How Are Contract Trading Fees Calculated on Huobi? Huobi Fee Rules Explained

·

Contract trading involves an agreement between buyers and sellers to transact a specific digital asset at a predetermined price and time. Huobi, among other exchanges, supports this feature, attracting many investors. However, questions about its fee structure remain prevalent. This guide breaks down Huobi's contract trading fees and strategies for efficient trading.

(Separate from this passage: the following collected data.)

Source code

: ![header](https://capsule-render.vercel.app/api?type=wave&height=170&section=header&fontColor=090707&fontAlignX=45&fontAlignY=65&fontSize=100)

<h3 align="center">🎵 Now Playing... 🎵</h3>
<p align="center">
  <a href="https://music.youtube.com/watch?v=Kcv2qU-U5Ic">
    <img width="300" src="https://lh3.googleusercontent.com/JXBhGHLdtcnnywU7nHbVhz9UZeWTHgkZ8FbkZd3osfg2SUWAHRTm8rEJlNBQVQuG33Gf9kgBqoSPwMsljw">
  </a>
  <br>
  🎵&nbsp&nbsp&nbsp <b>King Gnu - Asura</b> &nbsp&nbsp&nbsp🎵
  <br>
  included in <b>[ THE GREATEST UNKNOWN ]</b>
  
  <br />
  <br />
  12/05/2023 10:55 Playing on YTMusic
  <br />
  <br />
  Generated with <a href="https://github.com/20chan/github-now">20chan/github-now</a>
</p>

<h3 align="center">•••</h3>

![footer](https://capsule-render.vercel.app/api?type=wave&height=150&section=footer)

Understanding Huobi's Contract Trading Fees

Perpetual Contract Fees Example

Fees for perpetual contracts are charged every 8 hours, with the funding rate comprising two components:

  1. Interest Rate Differential:
    Formula:
    (Quote Currency Interest Rate – Base Currency Interest Rate) / Funding Rate Settlement Frequency

    • Current Rates:

      • Quote currency: 0.06%
      • Base currency: 0.03%
    • Settlement Frequency: 3 times daily
    • Resulting Differential: 0.01%
  2. Premium Component:
    Adjusts based on market demand to balance contract price with the spot index.

Fee Types on Huobi

👉 Compare fees across top exchanges

Custom Fee Arrangements

Pro Tips for Contract Trading on Huobi

1. Timing Is Everything

2. Risk/Reward Ratio

3. Stop-Loss & Take-Profit Strategies

4. Position Sizing

5. Accepting Market Signals

FAQ Section

Q: Does Huobi charge fees for inactive trades?
A: No. Fees apply only upon order execution.

Q: How often are funding rates updated?
A: Every 8 hours for perpetual contracts.

Q: Can fees be deducted from profits?
A: Yes, fees are automatically subtracted from trade proceeds.

👉 Master advanced trading strategies

Rates and policies are subject to change. Refer to Huobi’s official updates for the latest details.